= EXERCISE AIM =
Would you repeat every line of the material exactly?

= STORED DATA =
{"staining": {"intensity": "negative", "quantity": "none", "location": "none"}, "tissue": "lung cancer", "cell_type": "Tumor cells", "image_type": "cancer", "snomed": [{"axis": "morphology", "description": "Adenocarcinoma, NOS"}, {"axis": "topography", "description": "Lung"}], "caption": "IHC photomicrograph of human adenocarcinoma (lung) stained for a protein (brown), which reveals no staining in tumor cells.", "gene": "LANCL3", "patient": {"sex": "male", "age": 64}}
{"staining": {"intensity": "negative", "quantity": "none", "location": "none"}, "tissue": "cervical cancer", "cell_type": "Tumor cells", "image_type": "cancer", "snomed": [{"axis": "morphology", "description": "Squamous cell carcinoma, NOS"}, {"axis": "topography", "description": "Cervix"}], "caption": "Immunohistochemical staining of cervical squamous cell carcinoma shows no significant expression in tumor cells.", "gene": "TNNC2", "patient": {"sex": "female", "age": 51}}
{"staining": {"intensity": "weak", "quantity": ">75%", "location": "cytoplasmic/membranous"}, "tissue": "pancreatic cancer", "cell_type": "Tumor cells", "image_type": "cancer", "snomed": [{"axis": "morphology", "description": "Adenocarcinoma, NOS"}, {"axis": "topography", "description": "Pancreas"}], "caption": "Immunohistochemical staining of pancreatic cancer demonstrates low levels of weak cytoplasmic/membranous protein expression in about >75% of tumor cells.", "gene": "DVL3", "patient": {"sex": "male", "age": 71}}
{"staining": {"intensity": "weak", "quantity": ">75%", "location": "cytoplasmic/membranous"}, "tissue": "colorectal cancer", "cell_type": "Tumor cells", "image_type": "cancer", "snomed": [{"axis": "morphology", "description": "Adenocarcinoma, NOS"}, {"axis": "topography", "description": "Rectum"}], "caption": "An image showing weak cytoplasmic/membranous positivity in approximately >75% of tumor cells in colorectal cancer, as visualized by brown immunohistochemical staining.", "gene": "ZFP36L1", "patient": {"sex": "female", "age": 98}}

= ANSWER FOR THIS EXERCISE =
{"staining": {"intensity": "negative", "quantity": "none", "location": "none"}, "tissue": "lung cancer", "cell_type": "Tumor cells", "image_type": "cancer", "snomed": [{"axis": "morphology", "description": "Adenocarcinoma, NOS"}, {"axis": "topography", "description": "Lung"}], "caption": "IHC photomicrograph of human adenocarcinoma (lung) stained for a protein (brown), which reveals no staining in tumor cells.", "gene": "LANCL3", "patient": {"sex": "male", "age": 64}}
{"staining": {"intensity": "negative", "quantity": "none", "location": "none"}, "tissue": "cervical cancer", "cell_type": "Tumor cells", "image_type": "cancer", "snomed": [{"axis": "morphology", "description": "Squamous cell carcinoma, NOS"}, {"axis": "topography", "description": "Cervix"}], "caption": "Immunohistochemical staining of cervical squamous cell carcinoma shows no significant expression in tumor cells.", "gene": "TNNC2", "patient": {"sex": "female", "age": 51}}
{"staining": {"intensity": "weak", "quantity": ">75%", "location": "cytoplasmic/membranous"}, "tissue": "pancreatic cancer", "cell_type": "Tumor cells", "image_type": "cancer", "snomed": [{"axis": "morphology", "description": "Adenocarcinoma, NOS"}, {"axis": "topography", "description": "Pancreas"}], "caption": "Immunohistochemical staining of pancreatic cancer demonstrates low levels of weak cytoplasmic/membranous protein expression in about >75% of tumor cells.", "gene": "DVL3", "patient": {"sex": "male", "age": 71}}
{"staining": {"intensity": "weak", "quantity": ">75%", "location": "cytoplasmic/membranous"}, "tissue": "colorectal cancer", "cell_type": "Tumor cells", "image_type": "cancer", "snomed": [{"axis": "morphology", "description": "Adenocarcinoma, NOS"}, {"axis": "topography", "description": "Rectum"}], "caption": "An image showing weak cytoplasmic/membranous positivity in approximately >75% of tumor cells in colorectal cancer, as visualized by brown immunohistochemical staining.", "gene": "ZFP36L1", "patient": {"sex": "female", "age": 98}}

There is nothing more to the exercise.